* **Problem to work on**:
Print the line containing "clothes hamper [258,231,311,297]" and all lines after it, unchanged, through the end of the data. Leave the pictures out.

* **Given information**:
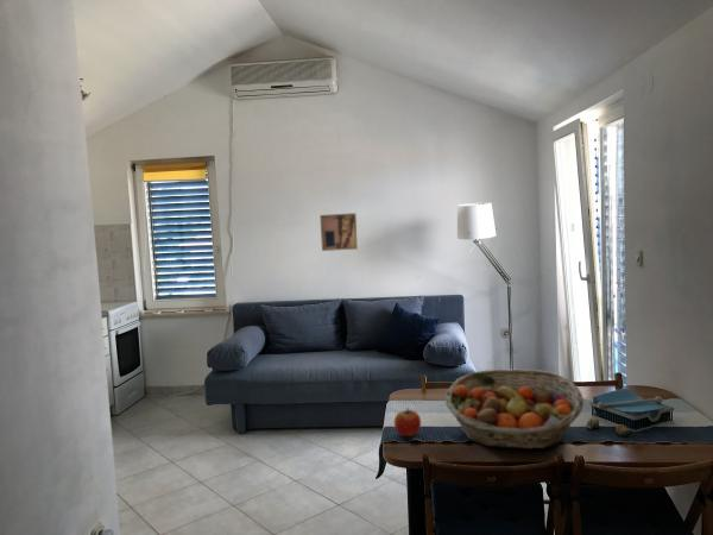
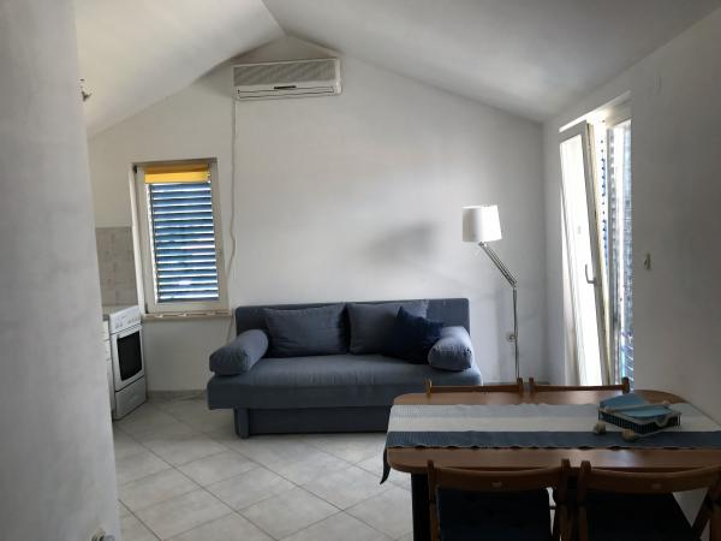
- apple [393,407,422,438]
- wall art [318,212,359,252]
- fruit basket [444,367,585,451]
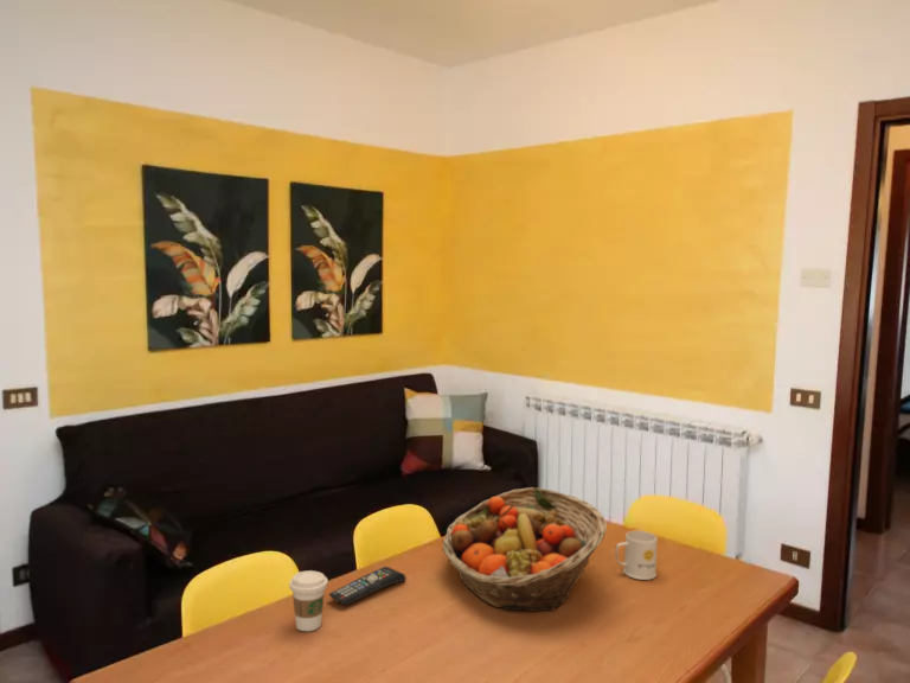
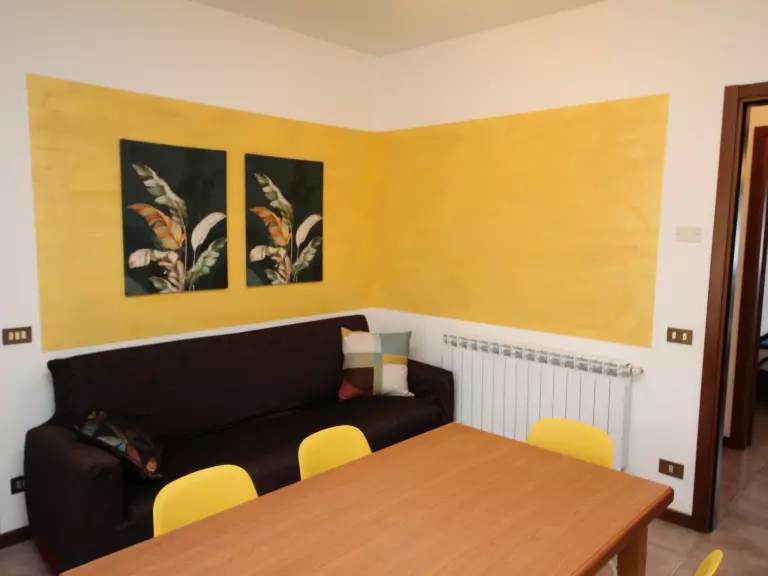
- coffee cup [288,569,329,632]
- fruit basket [442,486,608,613]
- mug [614,530,659,581]
- remote control [328,566,408,607]
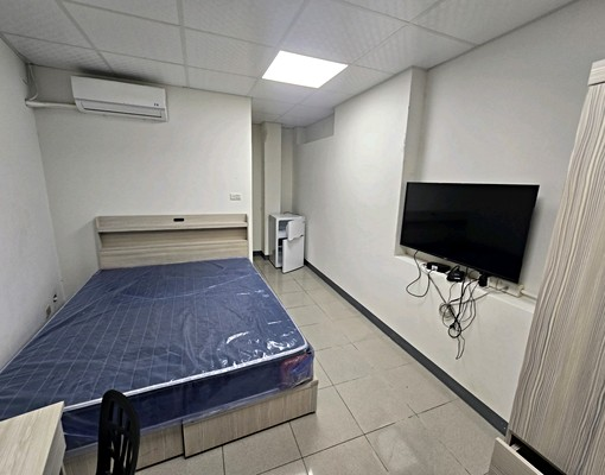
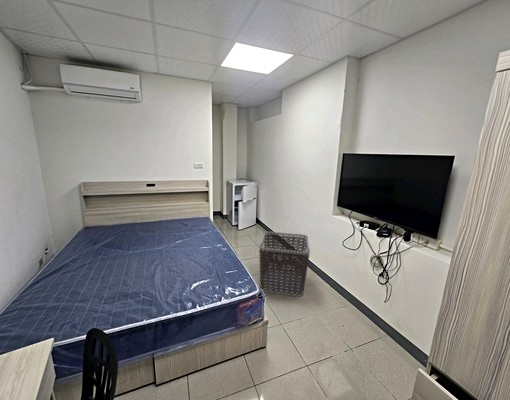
+ clothes hamper [258,231,311,297]
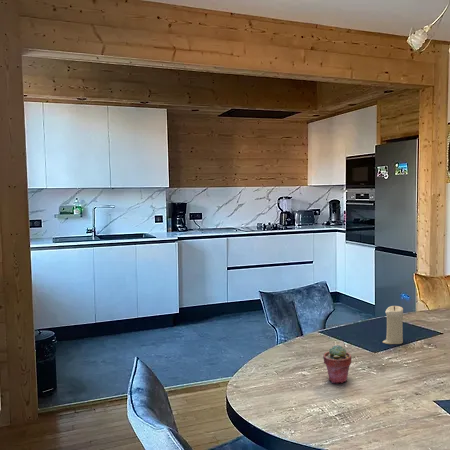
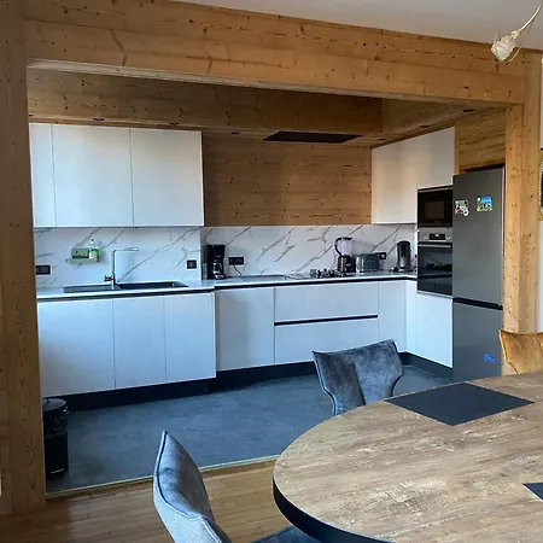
- candle [382,305,404,345]
- potted succulent [322,344,352,384]
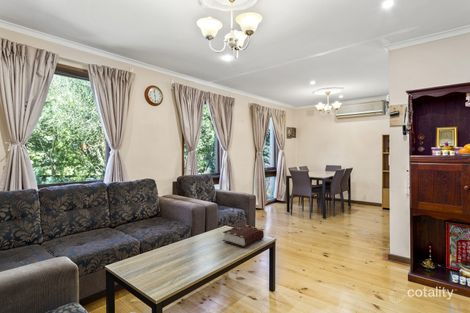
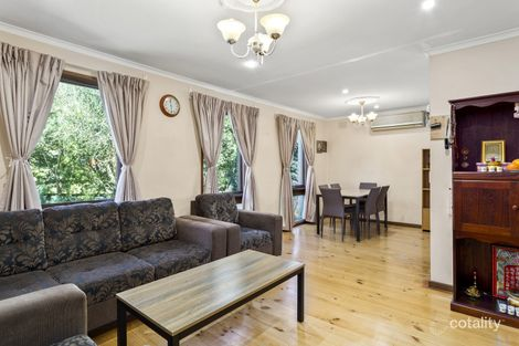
- book [221,224,265,249]
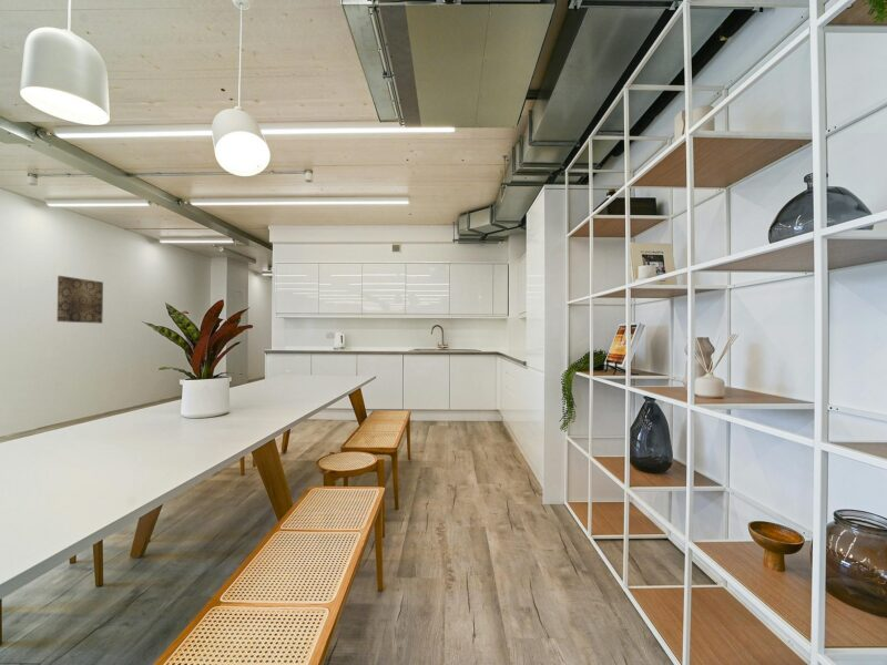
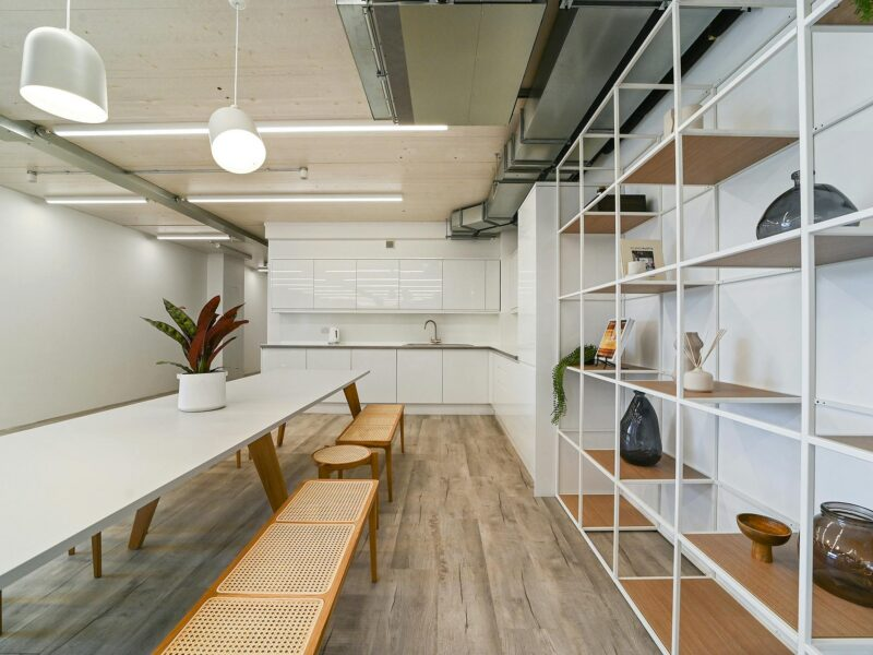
- wall art [55,275,104,325]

* **Answer area**:
+ clothes hamper [258,231,311,297]
- candle [382,305,404,345]
- potted succulent [322,344,352,384]
- book [221,224,265,249]
- wall art [55,275,104,325]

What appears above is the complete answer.